Kilic befürchtet, dass Erdogan trotz der Milliarden aus Deutschland die Flüchtlinge losschicken wird. Der Rechtsanwalt: "Erdogan hat den Krieg in Syrien mit seinen Dschihadisten angefeuert. Um in Bildern zu sprechen: Merkel stellt sich tot in der Hoffnung, dass der Bär sie nicht frisst. Damit weckt sie die Schakale."

Wolf Hoffmann bringt seine Erfahrungen mit ein: "Ich bin oft in der Türkei. Der Wirtschaftsaufschwung durch Erdogan ist nur auf Pump finanziert. Das ist ein Pulverfass. Wichtig ist, zu begreifen, dass in den Zeiten der Globalisierung die Außen- zur Innenpolitik wird."

Kilic erinnert daran, dass die Türkei weiterhin einen Grenzstreifen, den er "Terroristen-Autobahn für den IS nennt", offen lässt. Um das kurdische Autonomiegebiet zu schwächen. Kilic: "Wenn Erdogan diese Grenze dicht macht, ist der IS in kürzester Zeit zermalmt."

Dann ist die Veranstaltung um 21.30 Uhr zu Ende. Kristina Sauter überreicht Kilic noch einen Blumenstrauß. Hinterher sagt sie: "Das war überraschend gut besucht."

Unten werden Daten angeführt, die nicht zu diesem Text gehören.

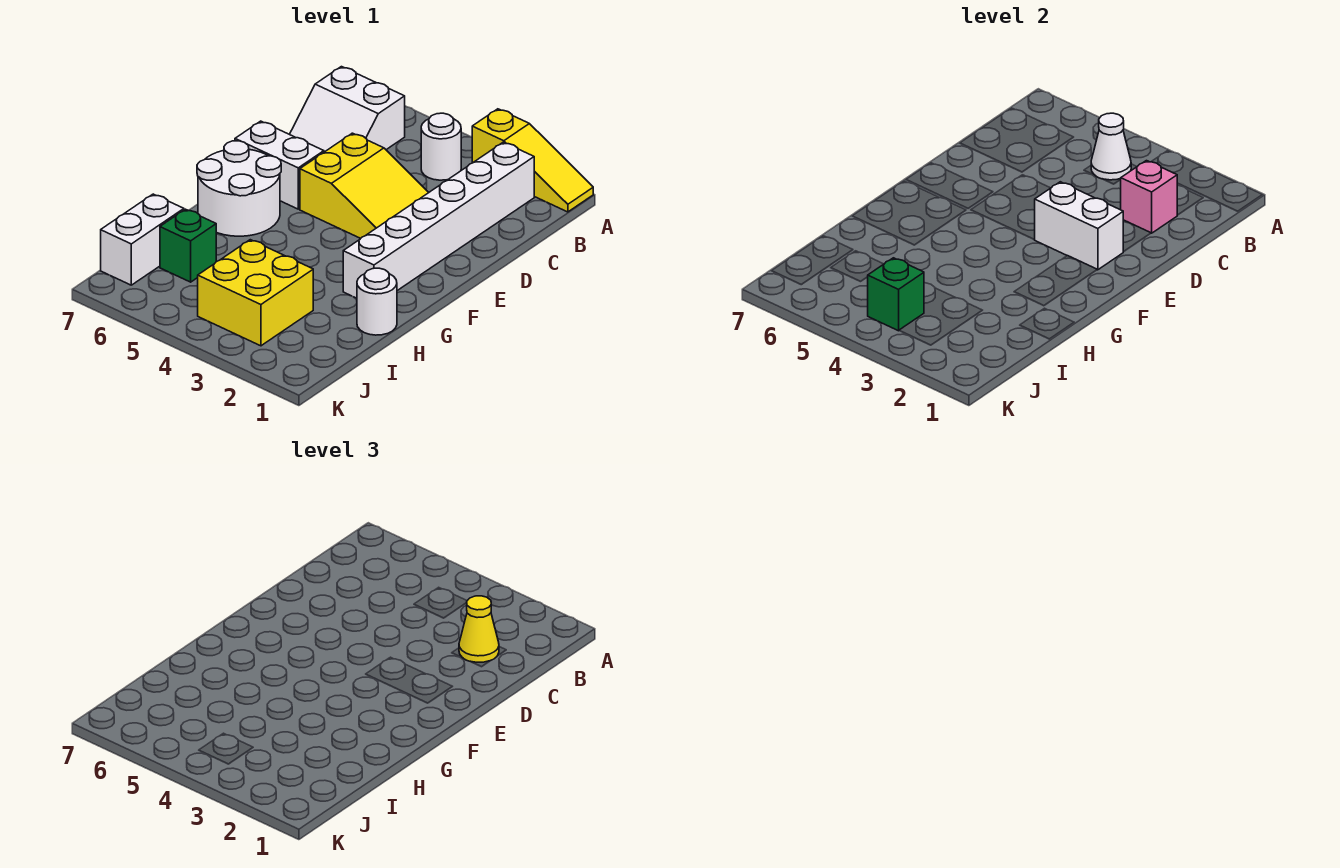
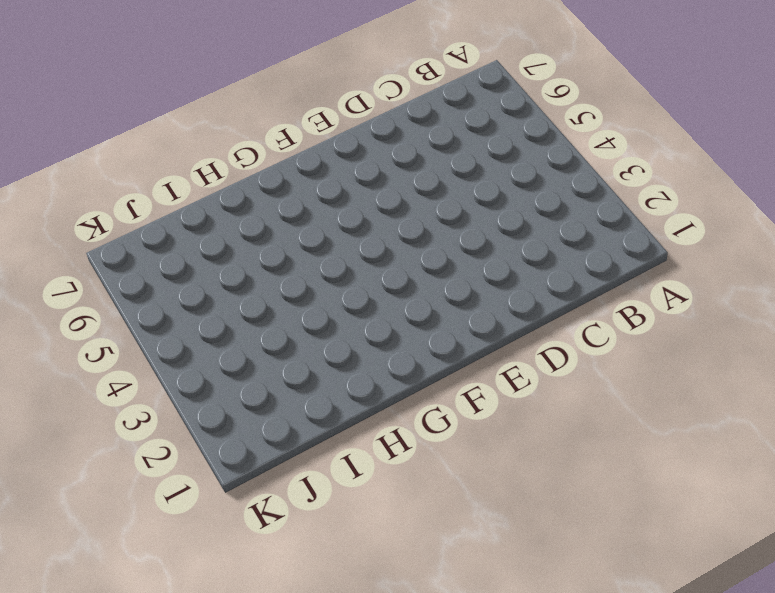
none -> yellow 1x3 slope [472,109,593,212]
none -> white 1x6 brick [343,142,534,298]
none -> white 1x1 round brick [421,113,461,180]

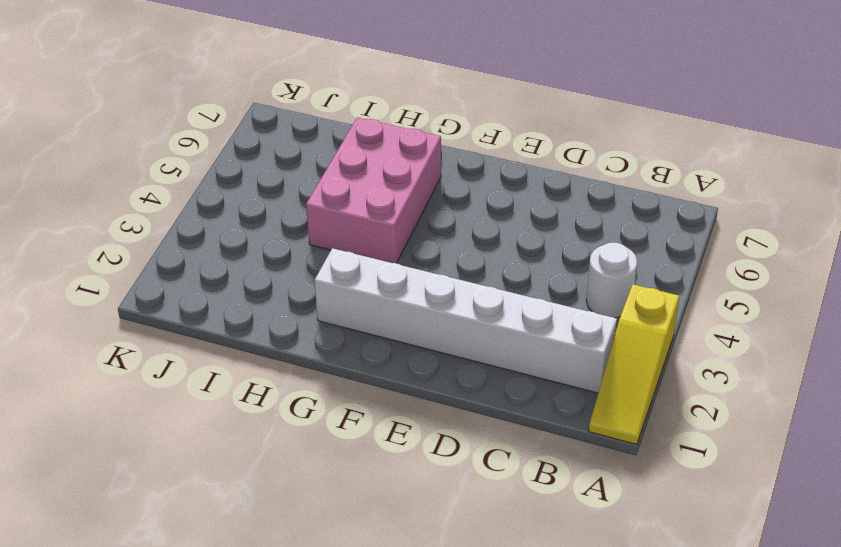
pink 2x3 brick [306,117,441,263] -> white 2x2 round brick [197,141,281,236]
none -> white 2x2 slope [290,67,405,152]
none -> yellow 2x3 slope [300,133,429,238]
none -> white 1x2 brick [235,121,324,209]

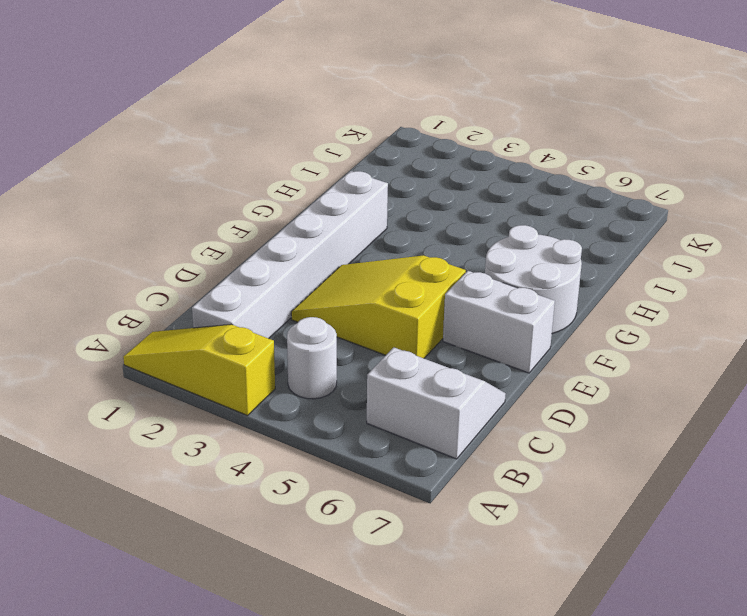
none -> white 1x1 round brick [357,268,397,335]
none -> yellow 2x2 brick [198,240,313,346]
none -> green 1x1 brick [160,209,216,282]

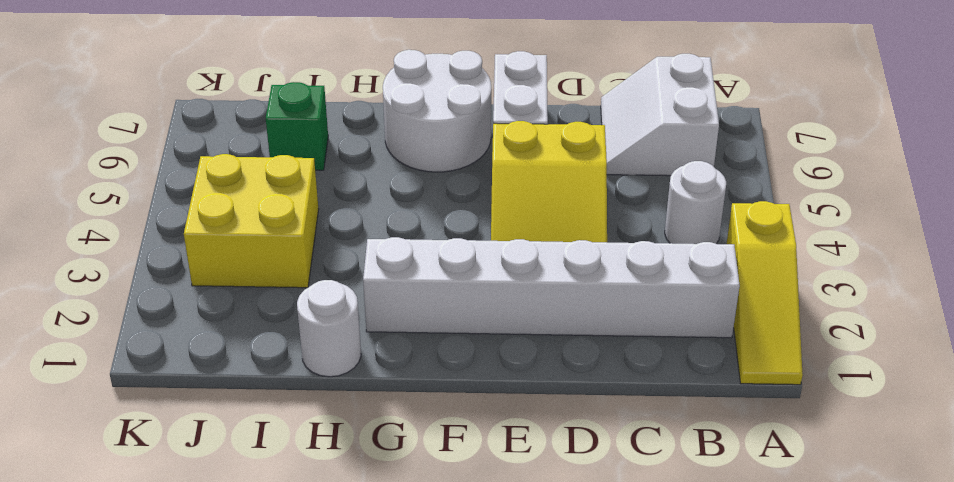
none -> white 1x2 brick [101,194,184,285]
none -> white 1x1 cone [1091,113,1131,180]
none -> pink 1x1 brick [1120,161,1177,233]

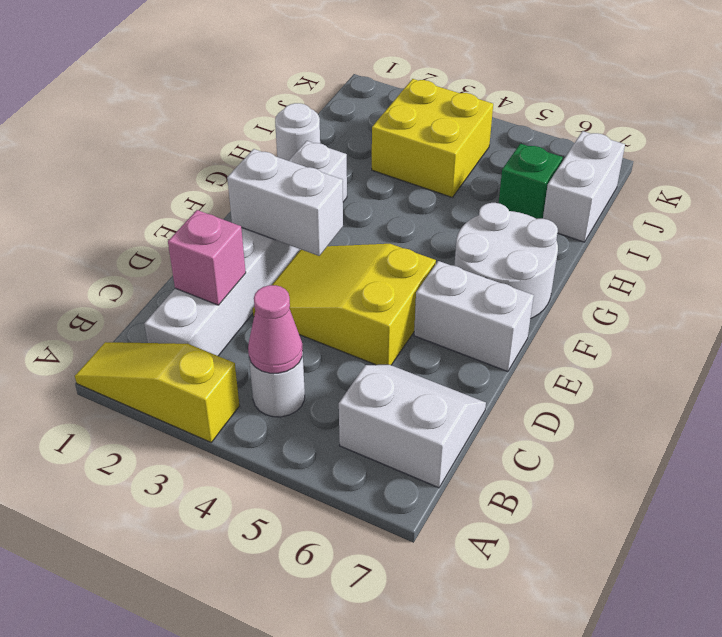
pink 1x1 cone [248,285,303,373] -> white 1x1 cone [1091,113,1131,180]
none -> green 1x1 brick [868,258,924,331]
none -> yellow 1x1 cone [459,596,499,662]

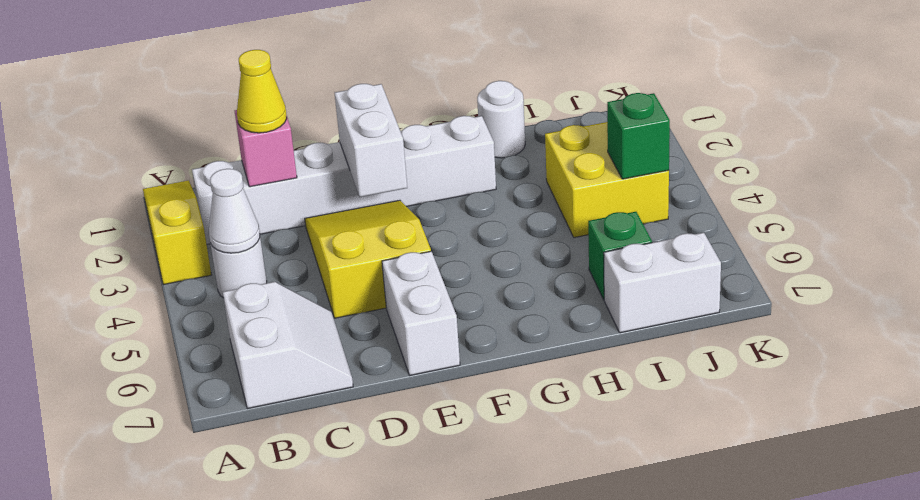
none -> white 2x2 round brick [197,141,281,236]

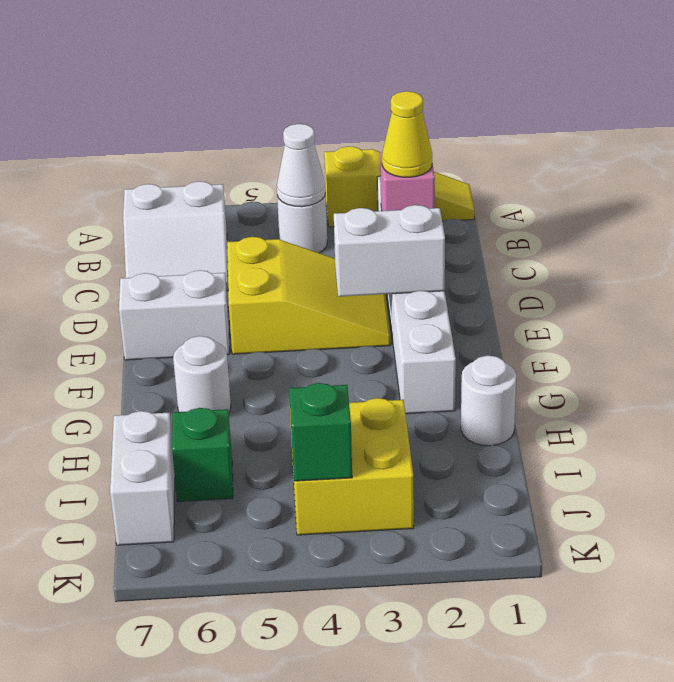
white 1x1 round brick [173,336,231,412] -> white 2x2 round brick [197,141,281,236]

Fazit: Die Grünen setzen auf Fakten und versuchten im Kloster, den Zuhörern einen klareren Blick auf die verwirrenden Verhältnisse rund um Syrien zu vermitteln. Hat zwar wenig mit Landtagswahlkampf zu tun. Aber die Zuhörer dürften sicherlich einen Erkenntnisgewinn mitgenommen haben.